Operator: Our next question will come from the line of Josh Raskin with Nephron Research. Please go ahead.
Josh Raskin: Hi, thanks. Good evening. Appreciate taking the question. Midpoint of MLR guidance of 83, call it down 230-ish basis points year-over-year. How much of that is reflective of pricing actions that you took and how much of that is medical management techniques to improve relative to overall trend? And I kind of asked that question in light of needing to sort of turn off or cap the membership in Florida, just to make sure there’s no sort of mismatch there.
Sid Sankaran: Yes. I think, Josh, nice to hear from you. I’ll take that one. I don’t think there’s any mismatch there to use your words. I mean, obviously, I think Mario highlighted, rate increases in the high single digits, which we view in excess of trend very disciplined, I would say, pricing across our markets is was certainly a key element of the business plan. We were trading off frankly, profitability for growth this year, which was the biggest consideration. And I think secondly, I think there’s real dollars embedded in the MLR savings such as the PBM contract I mentioned. We’re renegotiating along with that rate increase above trend. That is really pushing us to where we want to be on the MLR side.
Josh Raskin: Got you.

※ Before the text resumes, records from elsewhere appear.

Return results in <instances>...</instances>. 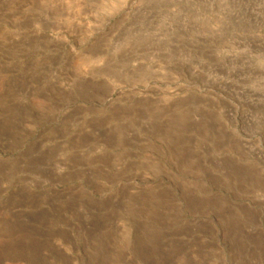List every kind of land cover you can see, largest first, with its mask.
<instances>
[{
  "label": "rangeland",
  "instance_id": "rangeland-1",
  "mask_svg": "<svg viewBox=\"0 0 264 264\" xmlns=\"http://www.w3.org/2000/svg\"><path fill=\"white\" fill-rule=\"evenodd\" d=\"M0 264H264V0H0Z\"/></svg>",
  "mask_w": 264,
  "mask_h": 264
}]
</instances>
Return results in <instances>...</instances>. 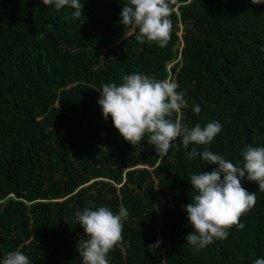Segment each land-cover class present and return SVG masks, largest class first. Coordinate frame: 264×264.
<instances>
[{
  "label": "trees",
  "instance_id": "trees-1",
  "mask_svg": "<svg viewBox=\"0 0 264 264\" xmlns=\"http://www.w3.org/2000/svg\"><path fill=\"white\" fill-rule=\"evenodd\" d=\"M83 13L42 0H0V264L20 250L30 264H81L75 213L128 210L124 245L110 264H254L264 258V192L241 178L256 204L224 240L197 251L184 206L190 176L210 172L192 148L242 167L264 147V3L175 0L168 45L138 43L120 21L123 0H82ZM142 73L184 93L182 122H219L209 145L179 138L162 158L120 137L104 119L99 89ZM198 105L200 112H193ZM176 119V116L173 117ZM161 242L155 252L148 247Z\"/></svg>",
  "mask_w": 264,
  "mask_h": 264
},
{
  "label": "clouds",
  "instance_id": "clouds-1",
  "mask_svg": "<svg viewBox=\"0 0 264 264\" xmlns=\"http://www.w3.org/2000/svg\"><path fill=\"white\" fill-rule=\"evenodd\" d=\"M45 6L53 5L57 11L71 9L68 19H78L83 13L82 0H42ZM175 0H123L120 23L128 35H135L138 43H155L160 48L168 45L173 24L170 19ZM262 4L264 0H251ZM171 80H157L142 73L124 75L122 82L107 83L99 89L100 106L104 119L111 117L112 125L123 140L132 146L145 140L154 147L156 155L165 156L179 138L182 146L209 145L221 131L219 122H209L201 127H188L182 122V110L187 107L183 92ZM198 114V105L193 107ZM176 116V119L173 117ZM197 155L206 164L217 165L210 172L190 176L192 201L184 206L191 232L185 237L188 244L199 251L216 240H224L229 229H243L240 218L256 204V194L249 193L241 184L246 176L249 182L258 184L264 192V147L246 146L242 152L243 166L239 167L205 148L188 153L192 160ZM128 210L121 204L117 213L100 206L84 208L75 213V220L83 229V237L77 242L81 264H110L108 254L117 246L124 245V223ZM161 242L148 247L155 252ZM2 264H30L29 257L20 250L8 252ZM254 264H264L257 258Z\"/></svg>",
  "mask_w": 264,
  "mask_h": 264
}]
</instances>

Got you. And then it looks like guidance implies about $195 million of corporate costs or sort of parent level overhead. What was that number in 2022 and how should we be thinking about that sort of after 2023?
Sid Sankaran: Yes. I think the first point, this answer won’t surprise to you is down. Surely, as we look at that I think that we’re very focused on expense management when you begin to start decomposing us versus peers. I think if you look at Oscar now relative to competitors, I think folks have to acknowledge the really meaningful progress we’ve made on MLR, and that’s why I appreciate some of the comments and questions today. Clearly, what you’ve heard from Mario and myself and certainly the rest of the management team with Scott and Alessa, and we are absolutely focused on that cost line, and I think you should expect us to continue to get better operating leverage out of our cost base as you model the company forward.
Josh Raskin: And I can’t believe we made it to this, probably towards the end of the call without utilization question on the existing quarter. MLR came in a little bit better than we were looking for. I don’t know if there were any, I heard the development prior period reserve development relating to the current year. But anything other anything else you would point out in terms of MLR trend for the quarter?